San Francisco education board's new stress on learning
The San Francisco Board of Education has set new goals for reading, math and college readiness in an effort to boost student performance and increase system-wide accountability.
Why it matters: With controversy swirling around the board in recent years because of delays in getting kids back into the classroom and its focus on renaming schools, members touted their renewed emphasis on student learning and "outcomes."
- Their unanimous vote on the new goals was timely as well, with recently released data showing that while SFUSD's rates of math and reading proficiency were above average for California, its numbers had slipped from pre-pandemic levels.
Context: In July, the board started drafting "Vision, Values, Goals, and Guardrails," a document meant to guide its short-term decision-making and communicate broader ambitions.
- The board said it received input from nearly 1,000 people as part of its "listening sessions" and online survey, which helped them edit elements of their plan.
By the numbers: The board zeroed in on three metrics.
- First, it wants to see third-grade literacy levels improve from the 52% proficiency rate noted this October, to 70% proficiency by October 2027.
- The board also wants eighth-grade math proficiency to move from 42% to 65% in five years.
- And it's pushing for the number of 12th grade students who are college- or career-ready to increase from 57.5% as of June 2020, to 70% by June 2027.

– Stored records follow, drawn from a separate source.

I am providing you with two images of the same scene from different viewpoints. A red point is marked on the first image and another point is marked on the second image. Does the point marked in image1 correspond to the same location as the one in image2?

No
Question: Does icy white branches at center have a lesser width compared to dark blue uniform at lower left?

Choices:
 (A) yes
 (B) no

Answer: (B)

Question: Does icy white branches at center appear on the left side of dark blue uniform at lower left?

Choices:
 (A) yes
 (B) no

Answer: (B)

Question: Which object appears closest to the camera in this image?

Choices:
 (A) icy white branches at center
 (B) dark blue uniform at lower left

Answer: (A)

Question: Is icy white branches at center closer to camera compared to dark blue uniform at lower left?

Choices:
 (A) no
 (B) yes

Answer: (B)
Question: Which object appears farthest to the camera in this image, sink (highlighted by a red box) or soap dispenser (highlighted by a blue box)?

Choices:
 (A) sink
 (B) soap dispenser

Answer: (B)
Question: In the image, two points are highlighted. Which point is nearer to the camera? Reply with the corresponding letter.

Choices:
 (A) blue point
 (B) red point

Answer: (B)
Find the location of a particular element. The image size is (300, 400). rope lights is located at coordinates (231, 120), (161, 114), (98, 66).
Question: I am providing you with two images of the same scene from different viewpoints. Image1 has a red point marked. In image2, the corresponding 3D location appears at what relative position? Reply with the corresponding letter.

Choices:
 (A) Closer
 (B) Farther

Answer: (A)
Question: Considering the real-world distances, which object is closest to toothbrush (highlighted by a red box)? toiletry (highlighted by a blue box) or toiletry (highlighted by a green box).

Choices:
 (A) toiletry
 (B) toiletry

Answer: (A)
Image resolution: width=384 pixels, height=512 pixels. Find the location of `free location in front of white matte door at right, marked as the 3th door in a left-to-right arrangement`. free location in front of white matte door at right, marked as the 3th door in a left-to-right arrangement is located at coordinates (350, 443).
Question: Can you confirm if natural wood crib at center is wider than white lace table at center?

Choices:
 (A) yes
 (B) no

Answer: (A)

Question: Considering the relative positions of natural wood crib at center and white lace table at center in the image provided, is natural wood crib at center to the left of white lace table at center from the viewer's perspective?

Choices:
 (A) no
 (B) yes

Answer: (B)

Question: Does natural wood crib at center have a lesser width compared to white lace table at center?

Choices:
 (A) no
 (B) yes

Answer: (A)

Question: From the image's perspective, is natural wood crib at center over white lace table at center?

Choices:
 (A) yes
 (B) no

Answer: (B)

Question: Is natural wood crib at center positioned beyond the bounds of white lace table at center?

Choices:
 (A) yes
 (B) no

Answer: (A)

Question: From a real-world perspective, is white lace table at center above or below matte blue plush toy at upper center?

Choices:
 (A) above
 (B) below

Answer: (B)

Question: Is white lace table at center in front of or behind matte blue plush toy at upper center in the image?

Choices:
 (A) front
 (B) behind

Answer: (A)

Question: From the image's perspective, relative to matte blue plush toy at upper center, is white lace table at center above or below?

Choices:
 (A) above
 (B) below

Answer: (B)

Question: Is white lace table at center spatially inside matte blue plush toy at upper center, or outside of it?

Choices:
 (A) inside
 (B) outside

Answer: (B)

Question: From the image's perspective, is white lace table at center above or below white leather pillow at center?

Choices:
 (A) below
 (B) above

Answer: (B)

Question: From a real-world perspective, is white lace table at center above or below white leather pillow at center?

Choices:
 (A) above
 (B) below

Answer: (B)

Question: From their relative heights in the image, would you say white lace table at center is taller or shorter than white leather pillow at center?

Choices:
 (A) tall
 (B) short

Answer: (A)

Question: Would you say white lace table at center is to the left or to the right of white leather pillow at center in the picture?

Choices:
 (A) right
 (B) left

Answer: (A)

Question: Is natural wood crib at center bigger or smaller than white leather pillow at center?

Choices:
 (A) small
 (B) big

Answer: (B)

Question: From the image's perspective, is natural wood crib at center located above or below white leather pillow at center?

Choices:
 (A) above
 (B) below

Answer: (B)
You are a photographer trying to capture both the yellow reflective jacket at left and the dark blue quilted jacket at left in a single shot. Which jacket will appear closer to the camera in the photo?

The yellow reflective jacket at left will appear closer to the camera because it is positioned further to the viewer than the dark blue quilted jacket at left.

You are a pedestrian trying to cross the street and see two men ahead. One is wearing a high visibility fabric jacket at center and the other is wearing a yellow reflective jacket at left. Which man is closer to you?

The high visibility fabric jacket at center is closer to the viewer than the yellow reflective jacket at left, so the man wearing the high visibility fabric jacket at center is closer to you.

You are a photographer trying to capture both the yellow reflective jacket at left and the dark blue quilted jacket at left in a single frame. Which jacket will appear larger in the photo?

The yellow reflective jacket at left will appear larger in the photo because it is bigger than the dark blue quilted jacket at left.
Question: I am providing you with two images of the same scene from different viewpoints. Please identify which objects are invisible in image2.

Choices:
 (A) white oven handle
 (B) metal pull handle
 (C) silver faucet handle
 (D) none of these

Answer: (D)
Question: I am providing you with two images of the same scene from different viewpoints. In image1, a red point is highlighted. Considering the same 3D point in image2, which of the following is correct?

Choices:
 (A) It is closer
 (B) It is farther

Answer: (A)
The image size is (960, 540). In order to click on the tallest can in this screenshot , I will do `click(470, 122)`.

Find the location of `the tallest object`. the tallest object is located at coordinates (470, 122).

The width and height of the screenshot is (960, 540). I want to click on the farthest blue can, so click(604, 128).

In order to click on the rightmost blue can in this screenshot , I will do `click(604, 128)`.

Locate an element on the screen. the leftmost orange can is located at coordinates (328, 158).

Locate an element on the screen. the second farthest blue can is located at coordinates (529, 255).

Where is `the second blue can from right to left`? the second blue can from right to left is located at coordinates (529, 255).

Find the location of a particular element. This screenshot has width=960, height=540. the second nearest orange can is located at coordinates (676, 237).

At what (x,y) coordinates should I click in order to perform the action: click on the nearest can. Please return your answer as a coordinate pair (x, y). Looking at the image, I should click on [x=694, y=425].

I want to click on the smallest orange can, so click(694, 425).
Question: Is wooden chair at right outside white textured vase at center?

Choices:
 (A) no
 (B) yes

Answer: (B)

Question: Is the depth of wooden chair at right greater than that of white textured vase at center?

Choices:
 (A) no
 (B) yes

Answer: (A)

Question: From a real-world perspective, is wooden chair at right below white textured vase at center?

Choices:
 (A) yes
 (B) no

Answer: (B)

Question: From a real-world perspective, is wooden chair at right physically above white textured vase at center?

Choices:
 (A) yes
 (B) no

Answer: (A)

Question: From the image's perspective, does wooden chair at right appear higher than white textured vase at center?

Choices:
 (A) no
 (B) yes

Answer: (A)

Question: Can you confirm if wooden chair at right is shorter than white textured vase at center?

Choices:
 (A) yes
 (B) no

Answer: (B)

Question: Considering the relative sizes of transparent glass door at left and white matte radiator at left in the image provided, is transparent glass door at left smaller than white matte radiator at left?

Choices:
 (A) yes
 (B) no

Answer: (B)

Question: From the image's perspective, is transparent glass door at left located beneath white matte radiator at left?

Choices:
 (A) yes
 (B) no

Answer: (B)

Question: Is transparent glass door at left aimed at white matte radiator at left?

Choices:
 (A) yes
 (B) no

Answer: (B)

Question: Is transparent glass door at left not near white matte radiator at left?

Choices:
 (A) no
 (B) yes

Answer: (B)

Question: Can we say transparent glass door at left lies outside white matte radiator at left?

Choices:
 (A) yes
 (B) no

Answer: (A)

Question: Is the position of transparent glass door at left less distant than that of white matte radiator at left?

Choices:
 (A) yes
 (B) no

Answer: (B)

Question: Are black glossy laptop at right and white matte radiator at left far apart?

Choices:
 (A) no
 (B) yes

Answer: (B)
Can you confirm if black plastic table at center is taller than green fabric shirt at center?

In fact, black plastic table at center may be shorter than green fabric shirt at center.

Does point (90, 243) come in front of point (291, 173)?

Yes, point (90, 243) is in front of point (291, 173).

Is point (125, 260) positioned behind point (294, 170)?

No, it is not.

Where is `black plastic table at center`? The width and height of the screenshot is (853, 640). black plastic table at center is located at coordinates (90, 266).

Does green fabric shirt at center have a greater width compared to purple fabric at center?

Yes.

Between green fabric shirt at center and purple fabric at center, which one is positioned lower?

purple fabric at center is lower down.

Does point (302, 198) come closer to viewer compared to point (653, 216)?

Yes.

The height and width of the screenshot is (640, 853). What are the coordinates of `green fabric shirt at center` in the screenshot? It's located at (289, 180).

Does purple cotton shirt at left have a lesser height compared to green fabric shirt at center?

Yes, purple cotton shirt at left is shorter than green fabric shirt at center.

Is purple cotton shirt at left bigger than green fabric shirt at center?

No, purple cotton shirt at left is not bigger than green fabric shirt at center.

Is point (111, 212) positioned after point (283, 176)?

What they're saying: "As we continue to rebuild trust with the community, the Board's adoption of the vision, values, goals, and guardrails will help provide a North Star to provide an excellent and equitable education for all of our students," SFUSD superintendent Matt Wayne said in a statement. "I look forward to working with the Board and staff to make SFUSD's vision and values come to life."
The other side: During last week's meeting, Thor Boucher, principal of Monroe Elementary, questioned the board's outreach process, saying that a majority of administrators who are part of UASF union, did not recall receiving a survey asking for their input.
- "What voices do we still need to hear from?" Boucher asked.
- Others wondered why the goals were set for entire grades and not broken out by demographics, worrying that some schools, in order to reach their goals, would be incentivized to "push out" students who were underperforming.
- The board said more nuanced concerns would be addressed in the interim goals, which will be set by Wayne in the coming months.
The intrigue: Though the board appeared united on its goals framework last week, there could soon be a shake-up, given that three out of seven seats are up for grabs in the upcoming election.